Pre-war intelligence on Iraq's weapons is expected to be high on Mr. Blair's agenda when he addresses a joint meeting of the U.S. Congress.

At issue is a statement in President Bush's State of the Union address last January in which he said Iraq had sought uranium from Africa, a statement he used, in part, to make the case for war in Iraq.

The Central Intelligence Agency has discredited the statement. CIA Director George Tenet has accepted blame for the mistake, saying it never should have been included in the speech. But he has said the CIA concluded the statement was factually correct because it was attributed to a British report.

A political firestorm has erupted in Washington and London, with opposition politicians suggesting that the U.S. and British governments manipulated intelligence to exaggerate the threat posed by Iraq in order to garner support for war.

Senator Dick Durbin, an Illinois Democrat, attended a closed door hearing of the Senate Intelligence Committee Wednesday, when CIA Director Tenet testified about the matter.

"Those same people in the White House, bound and determined to put that language in the president's State of the Union address, put in misleading language, which attributed this information, not to our intelligence, because our intelligence had disavowed it, discredited it, said we cannot believe it. No, they attributed it to British intelligence," he said.

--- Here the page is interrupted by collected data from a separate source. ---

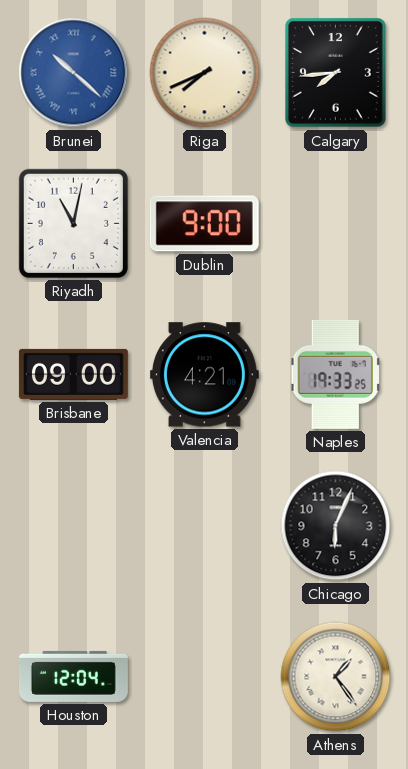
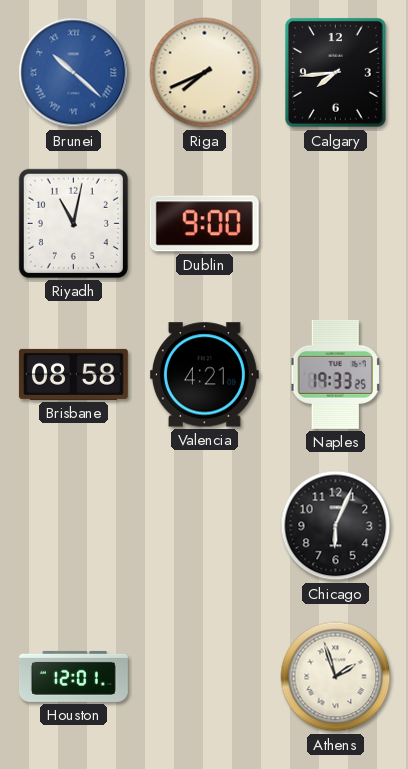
Brisbane: 09:00 -> 08:58
Houston: 12:04 -> 12:01
Athens: 1:24 -> 1:57
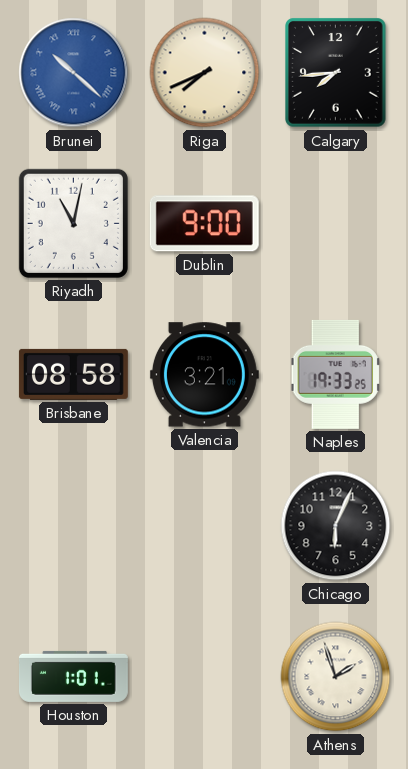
Valencia: 4:21 -> 3:21
Houston: 12:01 -> 1:01
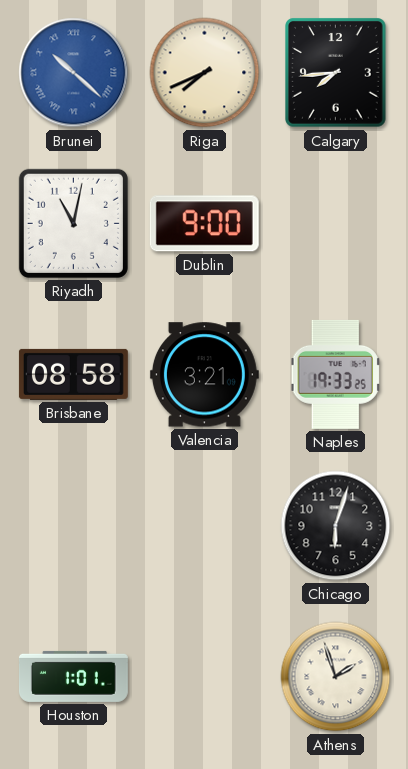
Chicago: 6:04 -> 6:03
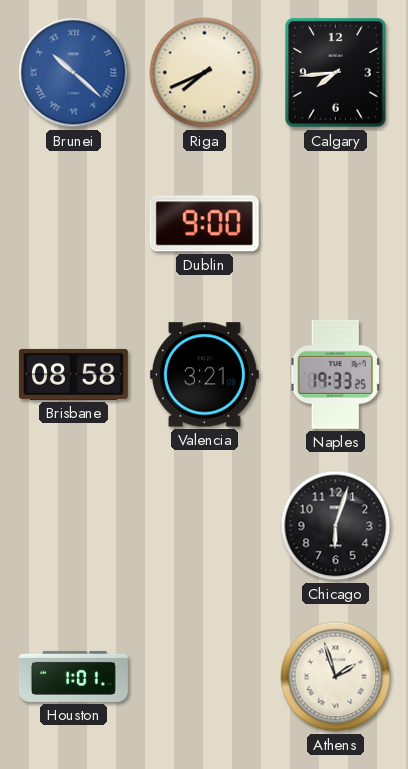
Riyadh: 11:02 -> none
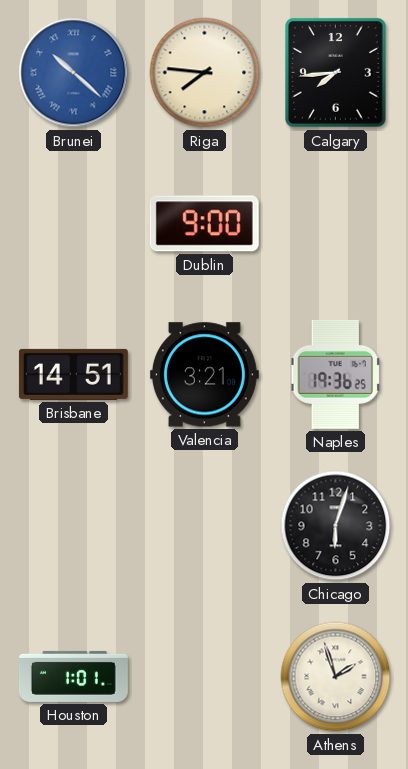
Riga: 7:41 -> 7:46
Brisbane: 08:58 -> 14:51
Naples: 19:33 -> 19:36
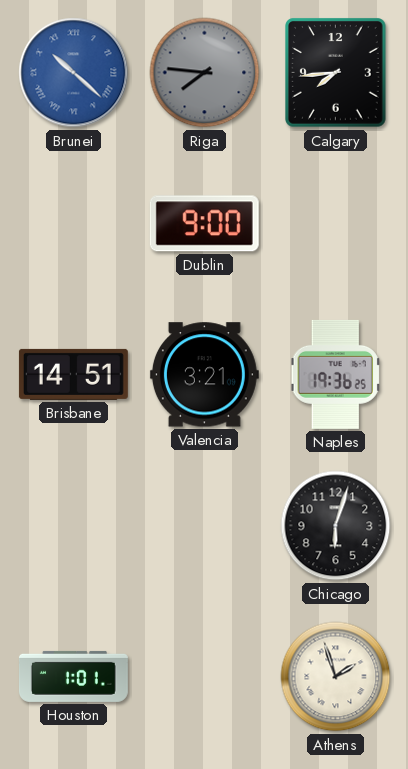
Riga dial: cream -> grey
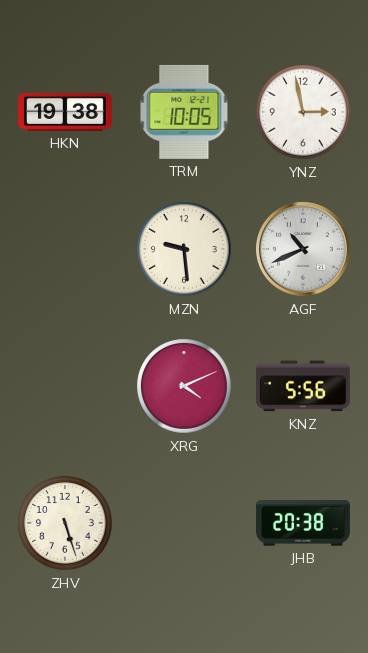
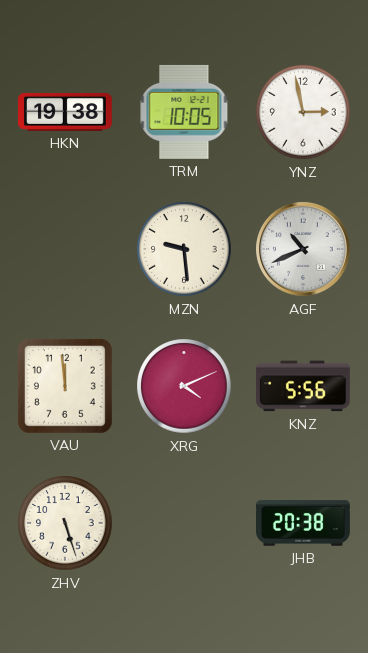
VAU: none -> 11:59
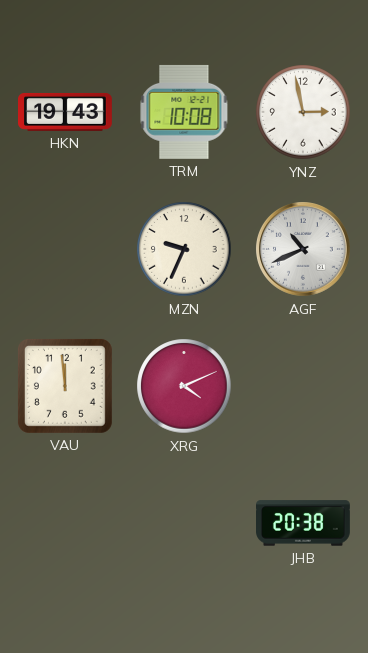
HKN: 19:38 -> 19:43
TRM: 10:05 -> 10:08
MZN: 9:29 -> 9:34
KNZ: 5:56 -> none
ZHV: 5:27 -> none
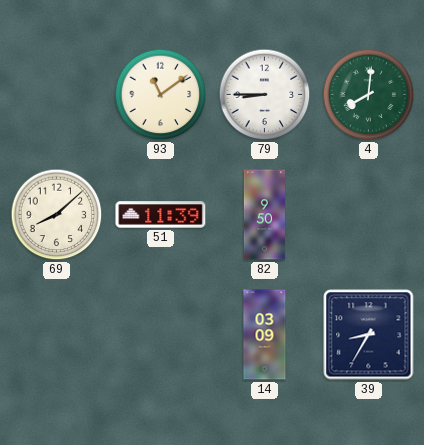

At the White House, spokesman Scott McClellan acknowledged the allegation about the uranium should not have been included in he president's speech, but he called Senator Durbin's account 'nonsense'.

Congressional Republicans agree and say Democrats are playing politics. Senator Ted Stevens of Alaska says the debate over the matter could have a negative impact on the work of U.S. intelligence agencies.

"The extended debate on this floor about intelligence activities because of that 16-word statement, the small phrase in the president's State of the Union message, is starting to really have an impact on the intelligence collecting activities of this country," he said.

Prime Minister Blair is expected to defend the quality of British intelligence in his speech to Congress.

Later, Mr. Blair meets with President Bush at the White House before traveling on to Asia, making stops in Japan, South Korea, and China.